Some fields open; others close. Cuba closed; Venezuela opened. Ethiopia was closed for a time while under a communist regime. Wars and revolutions can change the missionary landscape in a matter of hours. Donnelson's beloved mainland China remains almost impenetrable today. However, the genius of BBFI missionary work and faith is the emphasis upon the local church. Our missionaries build churches. If medical facilities, schools and orphanages promote that work, they are established as well, but they are not the emphasis. In places where churches are established and national workers are trained, if the missionaries must leave, the work goes on.

The most dramatic field opening in this generation took place in the former Soviet and Eastern European states beginning in 1990. Within weeks the first BBFI representatives were in Eastern Europe and missionaries soon followed. Fields recently approved with missionaries ready to go are Bulgaria, the Republic of Georgia and Albania, all three of which were virtually inaccessible just five years ago.

Tragedy often accompanies triumph

Alaskan missionary Doug Moore, approved in 1958, was the first BBFI missionary killed in the line of service. Moore had been given a Piper Tri-Pacer float plane for his work in 1959. He had escaped an earlier accident when he had to ditch in a channel. Doug was flying with two men, Mickey McDougall and Bill Churchill to his home in Wrangell from Ketchikan when his plane failed in severe weather. He died instantly. McDougall died later in the hospital. Churchill, hospitalized for frostbite, was led to the Lord by Moore's home church pastor, Fred V. Brewer, of the Lamar Baptist Church in Greenville, Texas. Other missionaries would die on the field. He was our first.

All missionaries are quietly heroic. Some have unquestionably great accomplishments to their credit as well. Years later, our Fellowship would consider Philippine missionary Bob Hughes to be one of those.

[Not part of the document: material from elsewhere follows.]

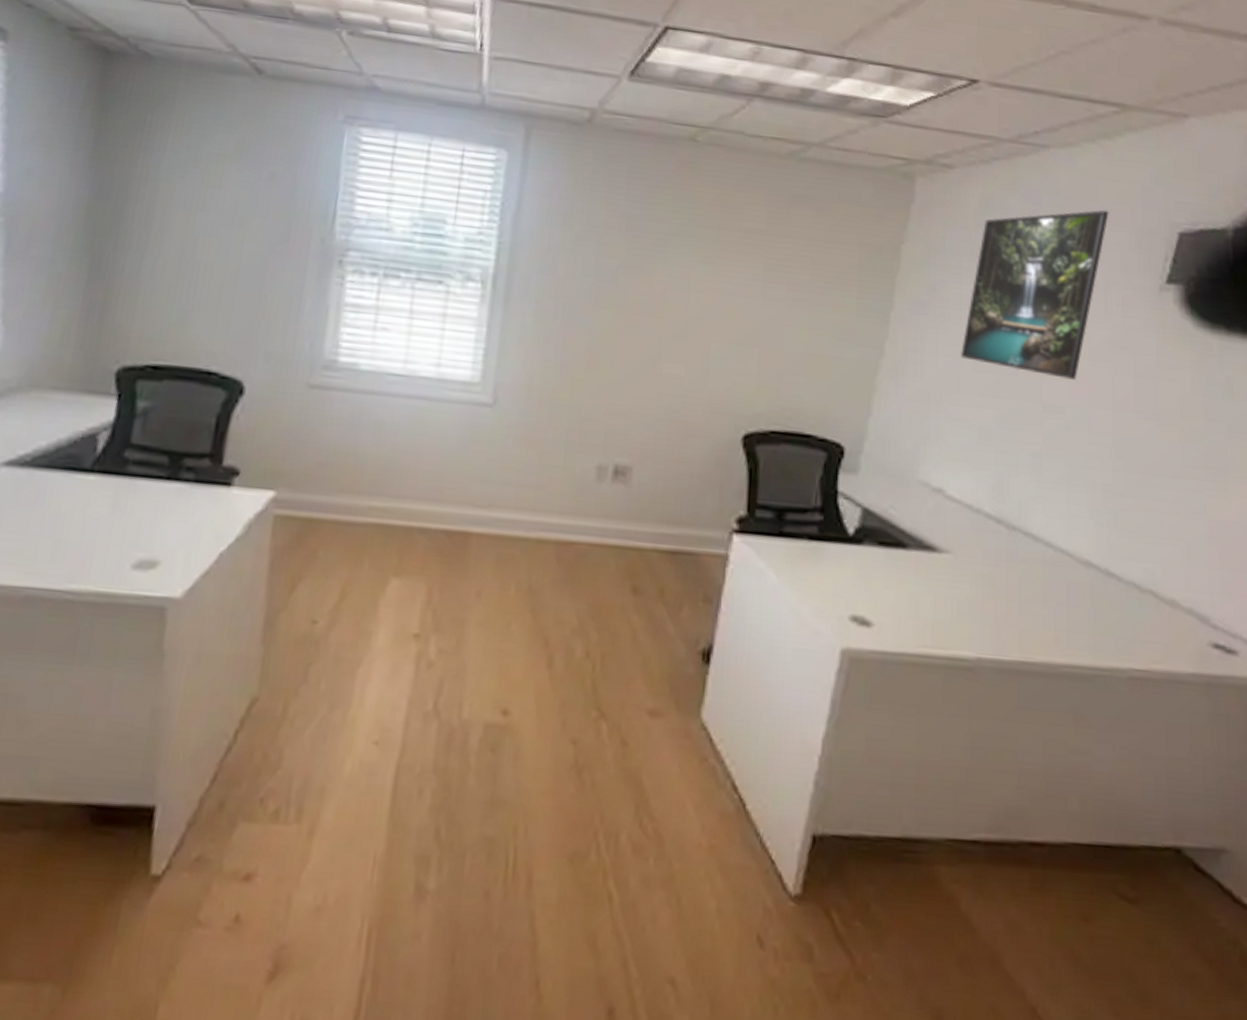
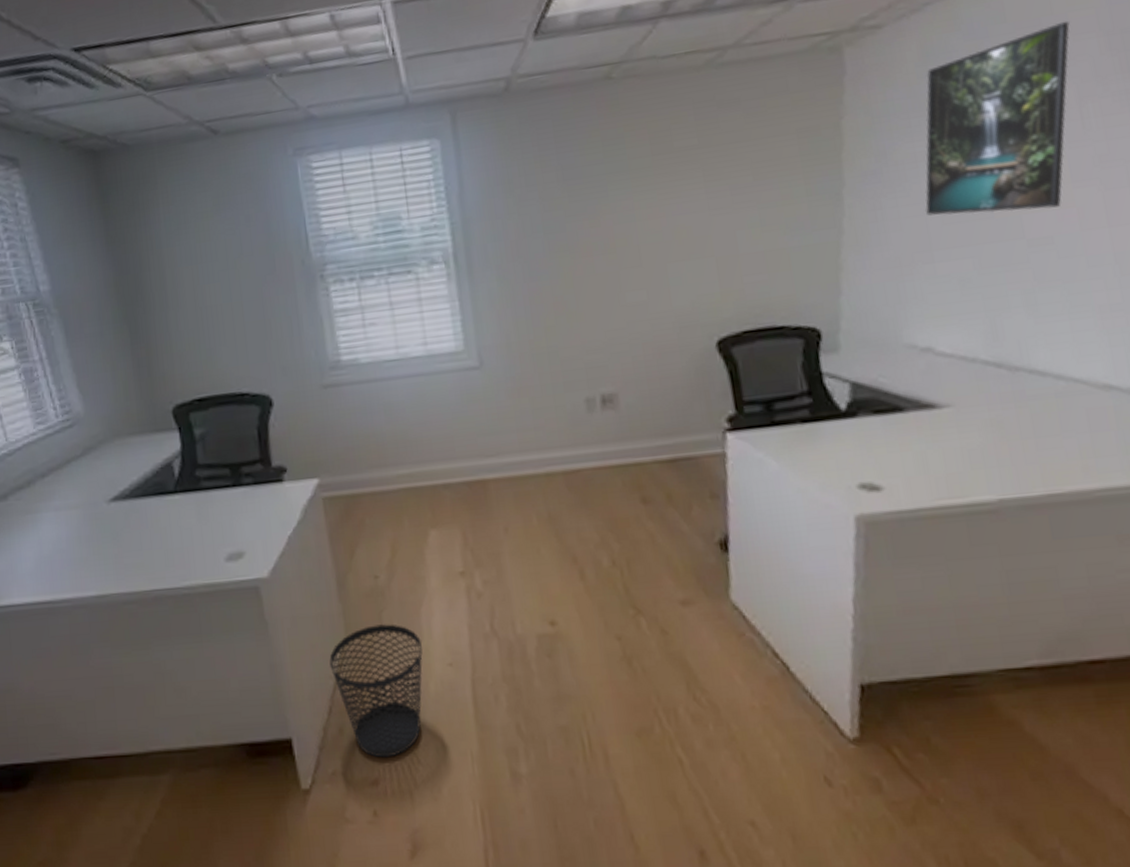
wastebasket: none [228,679,349,848] -> present [329,624,423,758]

After spending twenty years on the field, reaching 18,000 each week from a central church, overseeing twenty-five churches, a Bible college, a TV and radio ministry and distributing hundreds and thousands of Bibles, he was struck down with cancer in 1975.

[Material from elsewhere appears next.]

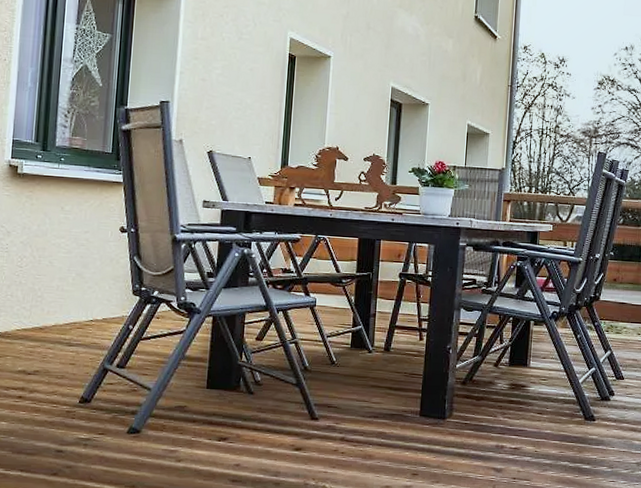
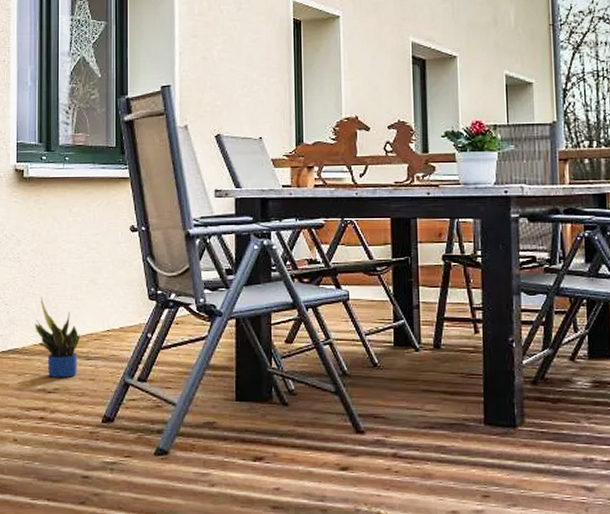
potted plant: none [19,286,64,361] -> present [35,297,80,377]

We still have the Doug Moores', ministering in small remote villages of a few hundred, and we have the Bob Hughes' in their crowded metro areas and everyone else in between. We come and go. The work goes on.

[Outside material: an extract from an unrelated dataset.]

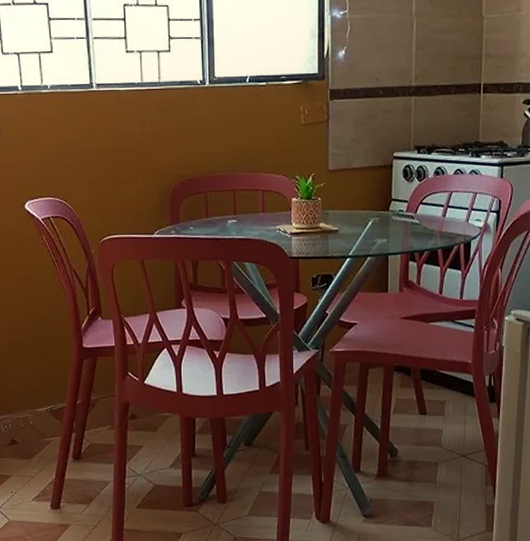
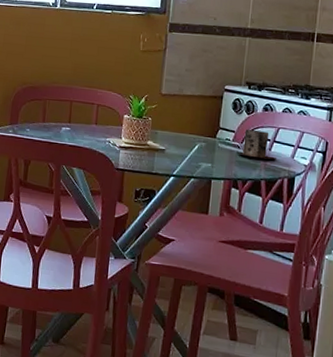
mug: none [412,196,451,227] -> present [238,129,276,160]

The BBFI Wall of Honor contains the photos and biographies of active BBFI missionaries who have died in service. The Wall is on the second floor of the BBFI Mission Office, 720 E. Kearney, Springfield, Missouri.

The future

The rest of this history could be written on any word processor with a good search and replace feature. All you would have to do is change the years and keep adding missionaries and fields to the list. There are problems and policy has to be debated. The missionary force is aging. All those sent forth do not stay.

However, the Baptist Bible Fellowship International today is the largest independent Baptist mission agency with 806 adult missionaries serving on ninety-five fields, whose support is contributed by over 4,000 churches. Bob Baird is the fourth and current Mission Director. The Mission Committee is larger and the daily business takes up a lot more room than Miss Sage's desk, but if Mr. Donnelson were to try on that new suit today, it would fit all right, especially in the arms.